Okay, OP. I have a real serious question. Please consider it carefully, because it's kind of complicated.

I was reading Carl Sagan's Cosmos, and he talked about the big bang not being all of the universe's matter exploding out of one corner of it, as I had previously imagined it, but rather as the universe itself expanding, the space itself expanding. I envisioned a 6-dimensional hypersphere, where the 3 dimensions of space are squeezed into the surface.

Then, just today, I suddenly realized that, if the volume of this hypersphere were increasing at an even or low-exponential rate, the rate of expansion of the hypersphere's radius would actually be *de*celerating. And it hit me: objects in the three dimensional "shell" of the universe would be "pressed" into the fabric by momentum, resulting in curvature... and GRAVITY!

(Picture related.)

I'm not sure why Carl Sagan didn't explain it like this. Is this not a preferred model? I looked around on Wikipedia, and this seems to be what I'm referring to – the FLRW metric (http://en.wikipedia.org/wiki/Friedmann%E2%80%93Lema%C3%AEtre%E2%80%93Robertson%E2%80%93Walker_metri
c).

Is this how the FLRW metric visualizes the universe? As an expanding 6-dimensional hypersphere?
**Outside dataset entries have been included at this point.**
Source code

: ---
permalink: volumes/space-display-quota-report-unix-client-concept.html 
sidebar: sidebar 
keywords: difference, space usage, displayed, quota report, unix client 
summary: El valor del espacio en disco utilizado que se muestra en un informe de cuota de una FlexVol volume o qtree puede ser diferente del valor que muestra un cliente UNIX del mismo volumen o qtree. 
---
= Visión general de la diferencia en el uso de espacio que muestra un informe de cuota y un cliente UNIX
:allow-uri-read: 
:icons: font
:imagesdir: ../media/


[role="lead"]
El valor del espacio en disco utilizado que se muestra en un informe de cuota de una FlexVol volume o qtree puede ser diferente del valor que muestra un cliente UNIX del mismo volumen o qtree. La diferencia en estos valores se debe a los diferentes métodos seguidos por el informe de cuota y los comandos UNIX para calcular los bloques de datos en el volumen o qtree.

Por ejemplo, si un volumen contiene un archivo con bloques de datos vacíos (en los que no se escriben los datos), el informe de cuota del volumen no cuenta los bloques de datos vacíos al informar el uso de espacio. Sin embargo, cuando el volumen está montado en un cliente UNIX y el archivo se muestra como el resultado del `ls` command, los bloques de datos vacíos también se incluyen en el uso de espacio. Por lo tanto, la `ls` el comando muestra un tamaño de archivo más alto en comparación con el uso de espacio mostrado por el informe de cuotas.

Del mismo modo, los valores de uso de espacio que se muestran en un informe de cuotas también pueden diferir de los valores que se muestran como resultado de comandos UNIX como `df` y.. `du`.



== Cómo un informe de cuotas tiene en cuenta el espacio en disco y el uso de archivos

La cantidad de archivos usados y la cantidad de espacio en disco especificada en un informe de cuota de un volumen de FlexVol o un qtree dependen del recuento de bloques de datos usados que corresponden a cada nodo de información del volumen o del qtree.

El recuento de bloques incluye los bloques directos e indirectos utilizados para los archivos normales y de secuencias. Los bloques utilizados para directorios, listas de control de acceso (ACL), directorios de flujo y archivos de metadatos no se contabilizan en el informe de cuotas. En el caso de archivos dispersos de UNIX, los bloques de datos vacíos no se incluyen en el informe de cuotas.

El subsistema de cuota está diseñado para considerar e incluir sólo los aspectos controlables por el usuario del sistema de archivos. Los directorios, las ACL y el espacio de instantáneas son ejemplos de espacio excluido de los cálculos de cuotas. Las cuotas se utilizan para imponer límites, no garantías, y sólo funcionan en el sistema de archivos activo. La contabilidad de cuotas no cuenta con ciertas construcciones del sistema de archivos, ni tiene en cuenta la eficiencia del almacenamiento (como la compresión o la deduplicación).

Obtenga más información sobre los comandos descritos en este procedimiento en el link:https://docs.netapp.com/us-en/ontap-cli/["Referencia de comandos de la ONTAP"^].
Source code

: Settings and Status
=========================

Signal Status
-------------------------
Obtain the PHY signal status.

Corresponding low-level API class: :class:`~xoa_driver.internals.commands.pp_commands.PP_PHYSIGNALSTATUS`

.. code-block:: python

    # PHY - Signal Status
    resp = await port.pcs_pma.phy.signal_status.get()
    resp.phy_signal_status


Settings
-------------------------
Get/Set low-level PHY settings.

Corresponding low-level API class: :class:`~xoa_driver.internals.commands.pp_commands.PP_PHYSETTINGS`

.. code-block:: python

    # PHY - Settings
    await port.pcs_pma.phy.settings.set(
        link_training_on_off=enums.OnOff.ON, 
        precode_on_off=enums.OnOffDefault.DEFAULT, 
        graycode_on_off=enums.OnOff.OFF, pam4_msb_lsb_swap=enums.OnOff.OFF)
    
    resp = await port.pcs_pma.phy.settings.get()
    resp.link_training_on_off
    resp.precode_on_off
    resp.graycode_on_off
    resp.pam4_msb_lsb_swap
Or am I totally misunderstanding everything about spacetime and gravitation? Feel free to call me stupid if I am.

(For reference, I'm interested because I'm going to be going to college to major in physics and math, and I want to get a graduate degree in astrophysics at some point, so I'll be working with all this stuff one day.)

Also for reference, the circle in my diagram represents a six-dimensional hypersphere. The radius of the circle is the fourth dimension, its width as a circle is the fifth, and its thickness as a sphere is the sixth. The three euclidean dimensions are represented as a flat plane, stretched like a tarp over the surface of the sphere, and expanding uniformly in all directions.